The Plaza Hotel — Central Park South, 768 Fifth Avenue
I’ve written a blog/article or two about this luxury hotel/condo building and walked past it countless times, but I’ve never had a drink/dinner at the Oak Room, high tea at the Palm Count nor danced in its Grand Ballroom. It couldn’t be in a better location — a few steps away from Central Park and very upscale shopping nearby and inside. It was the place to see and be seen during its heyday in the mid-1960s. Truman Capote threw his extravagant Black and White Ball here in 1966 and only invited a lucky few (around 550) and snubbed plenty of major movers and shakers. Capote was the darling of Manhattan socialites and the invitation instructed gents to wear black/black masks and ladies to wear white/white masks. This was the year after his In Cold Blood was released which made him a millionaire and forever changed the way in which writers would approach true-crime stories. Its over one-hundred-year old tradition of catering to the very wealthy still remains — rooms are pricey and condos will set you back at least a million or so. Built in 1907, it’s a National Historic Landmark and certainly worth a visit — at least for an hour or so — on my list to do! Read reviews of The Plaza here.

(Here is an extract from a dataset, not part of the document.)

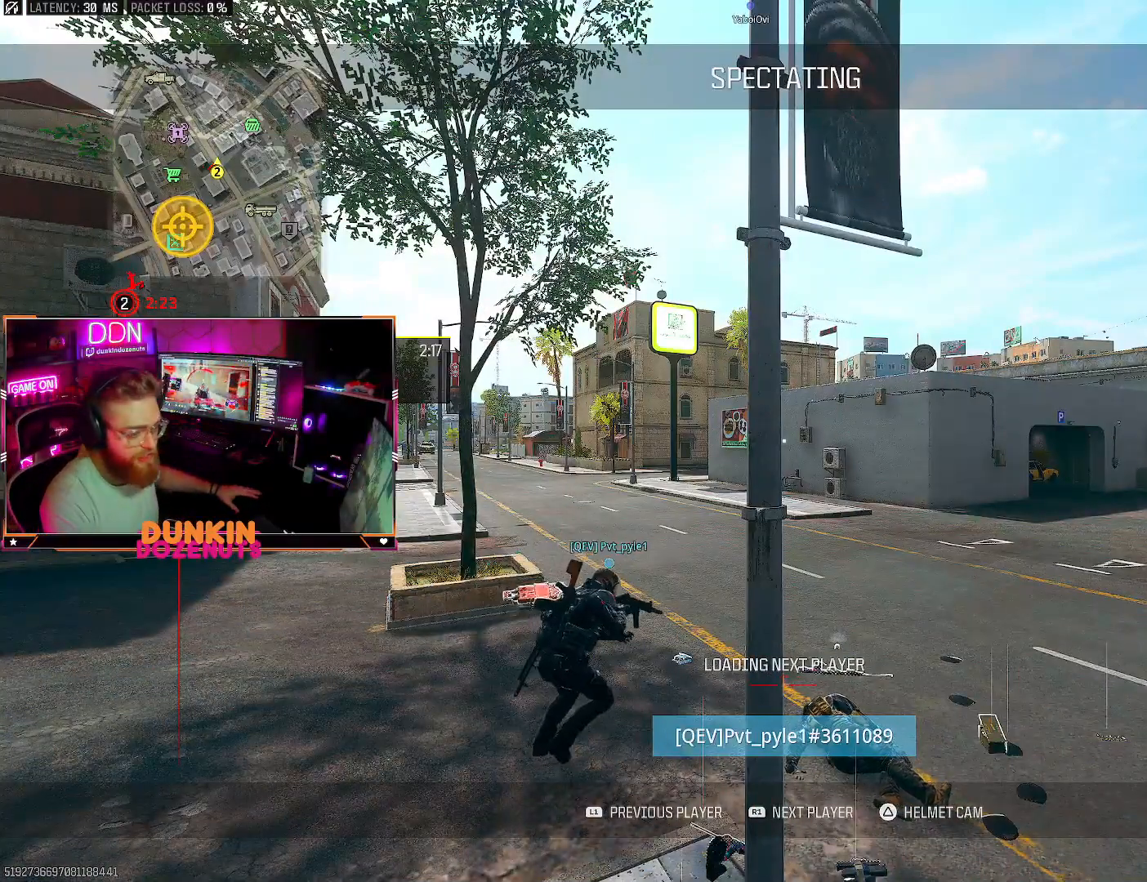
Gameplay with a controller (PlayStation layout); each line is a JSON object with the inputs held at the frame after it. "events" lists button and stick changes between this image and that frame as [ms after this image, input, new state], when the widget could be followed in between. Not read: R3.
{"buttons": ["SQUARE"], "left_stick": "center", "right_stick": "center", "events": [[200, "SQUARE", "down"], [317, "SQUARE", "up"], [400, "SQUARE", "down"]]}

Elaine’s, formerly on the Upper East Side
One worth mentioning but no longer open is Elaine’s (legendary!) which was located on the Upper East Side. We managed to visit this great bar/restaurant a couple of times before it closed in May of last year. Elaine died five months earlier and with her passing, perhaps the personality of the place just wasn’t what it once was. It was the quintessential New York pub with lots of wood, brick walls, a long bar, a mish-mash of knick-knacks, vintage items, paintings and books, books, books were scattered across its walls and shelves throughout. There was dining in the back and little tables tucked away in corners — some located near the window where you could sit a spell, have a drink and watch passers-by. All sorts of celebrities hung out there as well as writers. Stuart Woods is said to have been a regular (this we learned from the bartender who told us Mr. Woods had a condo in Kips Bay). Reportedly, Elaine gave starving artists (i.e., writers, actors and the like) generous credit privileges when they were down on their luck. The food was nothing to write home about, but you really didn’t go there for the food — more for the camaraderie and great atmosphere.
There are numerous places within Manhattan where creative souls have found their muse. As I visit them, I plan to write about them as well.
Have you been to any of the above places? What legendary and literary places do you have near you?